Figure 1: Accuracy of four LMMs on two types of specialized questions in medical diagnoses, with and without adversarial pairs. The significant drop in accuracy with adversarial pairs highlights the models' unreliability in handling medical diagnoses.
The ProbMed Dataset
ProbMed is constructed from 6,303 images from the MedICaT and ChestX-ray14 datasets, encompassing a range of modalities and organs. With 57,132 question-answer pairs, ProbMed facilitates comprehensive assessments across multiple diagnostic dimensions, including modality recognition, organ identification, and positional reasoning. The dataset is designed to expose model weaknesses through adversarial pairs, providing a more robust evaluation framework.
Figure 2: Flow diagram of the ProbMed data curation process. Two comprehensive biomedical datasets were utilized to collect source data and construct a metadata file, enabling the automatic generation of high-quality question-answer pairs for the ProbMed dataset.
Experimental Results
The evaluation of seven state-of-the-art LMMs on ProbMed revealed that even top-performing models like GPT-4V and Gemini Pro exhibit performance levels worse than random guessing on specialized diagnostic questions. For example, the accuracy of identifying conditions and positions highlighted significant model limitations. The introduction of adversarial pairs drastically reduced model accuracies, underscoring the necessity of such testing to uncover latent vulnerabilities in Med-VQA.
Figure 3: An example illustrating the potential for misleading accuracy in existing evaluations. While the model correctly identifies the position of an existing finding in the standard evaluation, it fails to differentiate between actual and hallucinated positions when subjected to an adversarial evaluation.
Transferability of Domain Expertise
The paper also explored the transferability of domain-specific knowledge. CheXagent, trained specifically on chest X-rays, showed improved accuracy in identifying conditions on chest images across different modalities, suggesting potential for expertise transfer within specific domains. However, its capability to generalize this knowledge to other organs was limited.

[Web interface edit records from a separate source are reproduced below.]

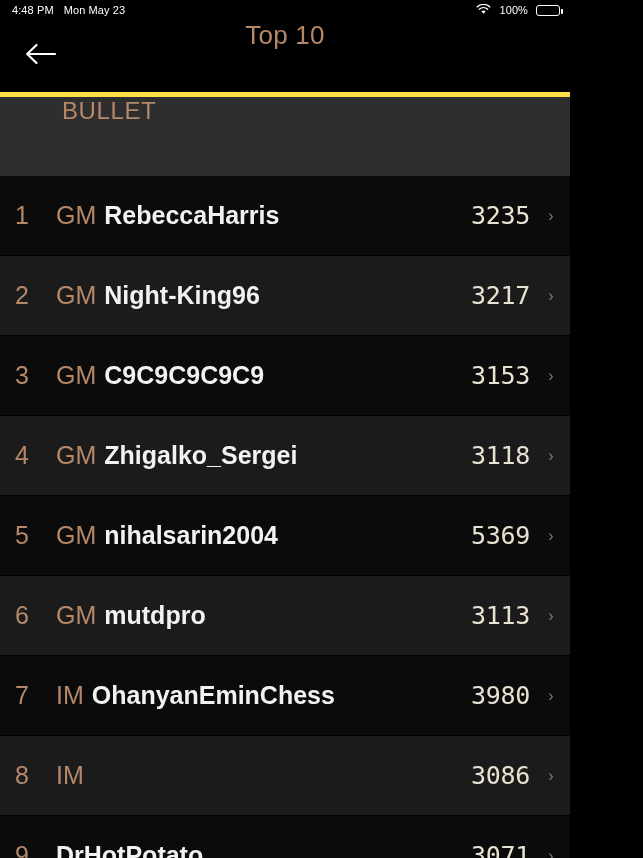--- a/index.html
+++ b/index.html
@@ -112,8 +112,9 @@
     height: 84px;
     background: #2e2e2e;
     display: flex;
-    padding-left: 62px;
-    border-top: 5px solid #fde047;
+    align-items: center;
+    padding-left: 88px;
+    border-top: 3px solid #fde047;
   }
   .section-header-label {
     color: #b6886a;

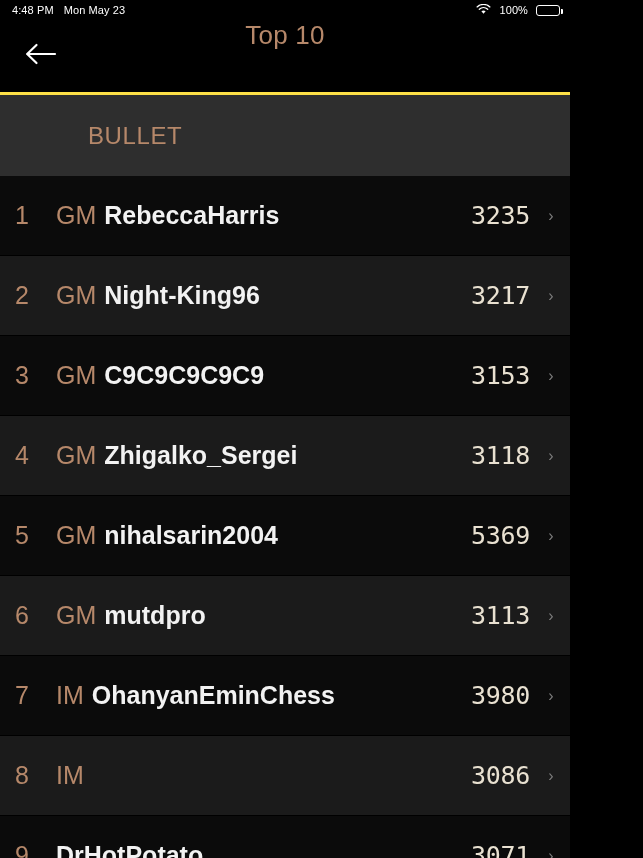--- a/index.html
+++ b/index.html
@@ -154,7 +154,7 @@
     flex: 1 1 auto;
     display: flex;
     align-items: baseline;
-    gap: 8px;
+    gap: 16px;
     min-width: 0;
     padding-left: 8px;
   }

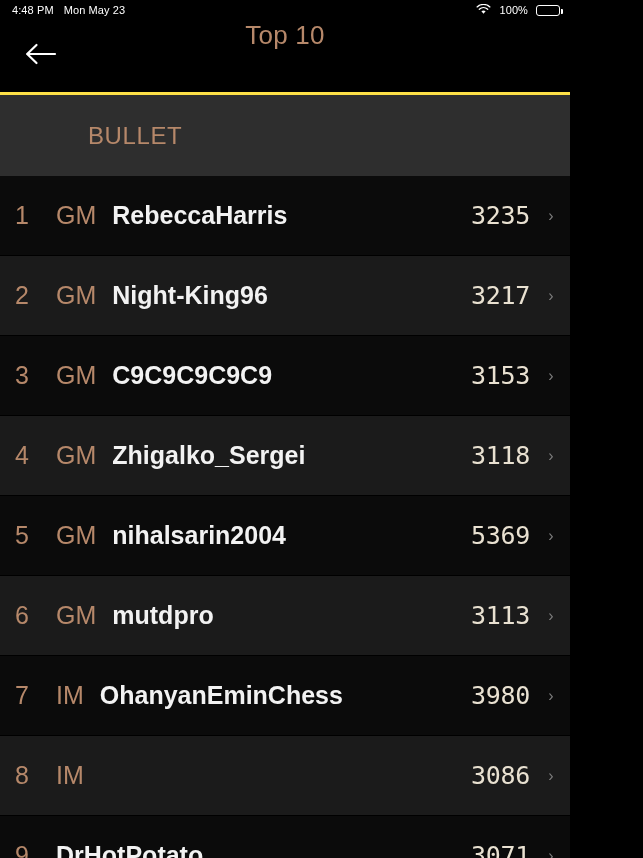--- a/index.html
+++ b/index.html
@@ -299,7 +299,7 @@
         <span class="title-tag">IM</span>
         <span class="username">OhanyanEminChess</span>
       </span>
-      <span class="rating">3980</span>
+      <span class="rating">5457</span>
       <span class="chevron">›</span>
     </div>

Figure 4: Accuracy comparison of CheXagent in identifying organs and conditions/findings across different modalities. The model demonstrates significantly higher accuracy in identifying organs on chest images compared to images of other organs for both MRI and CT scans. Additionally, CheXagent shows improved accuracy in identifying conditions/findings on chest images, indicating the transferability of its specialized knowledge from chest X-ray training to other imaging modalities.
Conclusion
The findings reveal critical gaps in the reliability and robustness of LMMs for medical diagnosis. The insights from ProbMed highlight an urgent need to develop more robust evaluation methodologies and emphasize the importance of specialization and adversarial testing in real-world applications. As these models are integrated into sensitive fields like healthcare, ensuring their reliability and accuracy remains imperative.
This paper's conclusions point to the broader need for tailored evaluations and domain-specific training to enhance the applicability of LMMs in critical medical domains.